Characterization of PSAP Beads

[0103] Imaging and analysis of the SAP and PSAP beads were performed by scanning electron microscopy (SEM, Hitachi SU8230, Tokyo, Japan). All specimens were coated with gold for 15 seconds at 20 mA by sputter coating (Quorum Q150T ES, Lewes, United Kingdom) prior to imaging. The swelling process of the SAP beads and PSAP beads prepared with different amounts of PEG (2.5-7.5 wt. %) in BG-11 medium was monitored for 1 hour using digital microscopy (Dino-Lite AM73915, Torrance, Calif.). During the swelling, the weight of the hydrated beads was measured and compared with the weight of the dried beads to calculate the swelling ratio (S=(m.sub.hydrated−m.sub.dried)/m.sub.dried). Three replicates were conducted for each kind of beads in the swelling kinetics test.

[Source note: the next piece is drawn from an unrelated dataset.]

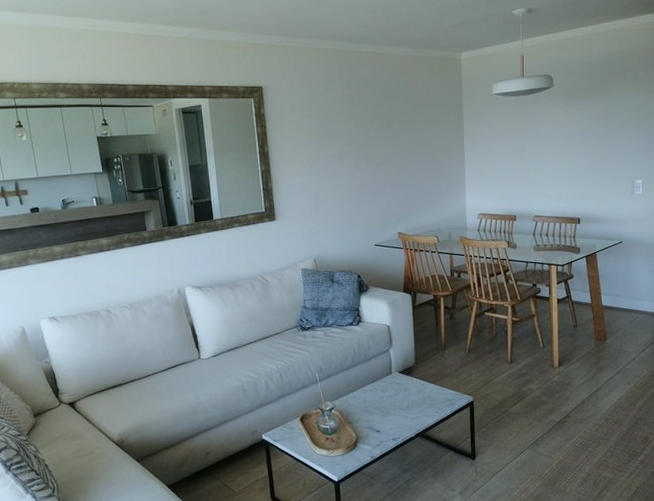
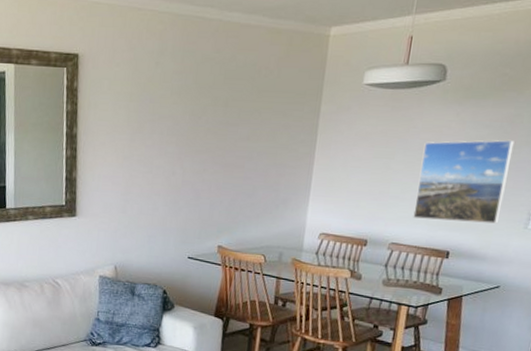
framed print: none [546,127,612,194] -> present [413,139,514,224]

Microalgae Harvesting Using the PSAP Beads

[0104] The performance of the PSAP beads for microalgae harvesting was tested. A certain amount of PSAP beads (m.sub.beads) was added to a sterile tube with 5 mL of microalgal suspension (liquid volume: V.sub.0, biomass density: c.sub.0). The PSAP dosage was calculated based on the initial suspension volume and the dry bead weight, PSAP dosage (g L.sup.−1)=m.sub.beads/V.sub.0. After 30 minutes absorption, the tube containing the microalgae and hydrated beads was gently shaken by hand to avoid aggregation and reduce biomass loss in subsequent separation. Next, the concentrated microalgae were separated from the hydrated beads using a pipet. The volume (V) and biomass density (c) of the concentrated liquid were measured to determine the harvesting efficiency, ρ(%)=cV/c.sub.0V.sub.0×100. Triplicate testing was performed for all harvesting conditions. The mean values and standard deviations of the obtained experimental results were calculated and reported. To investigate the microalgae adsorption on the PSAP beads, the surface and cross section of the beads after harvesting were visualized and analyzed by digital microscopy and fluorescence microscopy (Zeiss Axio Observer 7, Oberkochen, Germany). The viability of microalgal cells before and after PSAP treatment was determined by a flow cytometer (BD Accuri C6, San Jose, Calif.). The microalgae were stained by green fluorescent SYTO 9 nucleic acid dye (5 The excitation wavelength was 488 nm and fluorescence signals at 530 nm were measured to differentiate live and dead cells.

Regeneration and Reusability of the PSAP Beads

[0105] The PSAP beads were applied to harvest 5 mL of microalgal suspension at an initial concentration of 0.2 g L.sup.−1. After the treatment, the hydrated beads were separated and dewatered in a 60° C. oven for 2 hours. The regenerated PSAP beads were then used to treat another 5 mL of microalgal suspension. The absorption-desorption process of the PSAP beads was repeated five times (30 minutes absorption and 2 hours desorption). During the five cycles, the bead swelling ratio, microalgae harvesting efficiency, and concentration factor were monitored. After that, the PSAP beads were immersed in DI water for 1 hour to wash off the absorbed salt and reused for microalgae harvesting.

[0106] The description of the present embodiments of the invention has been presented for purposes of illustration but is not intended to be exhaustive or to limit the invention to the form disclosed. Many modifications and variations will be apparent to those of ordinary skill in the art. As such, while the present invention has been disclosed in connection with an embodiment thereof, it should be understood that other embodiments may fall within the spirit and scope of the invention.

[0107] All patents and publications cited herein are incorporated by reference in their entirety.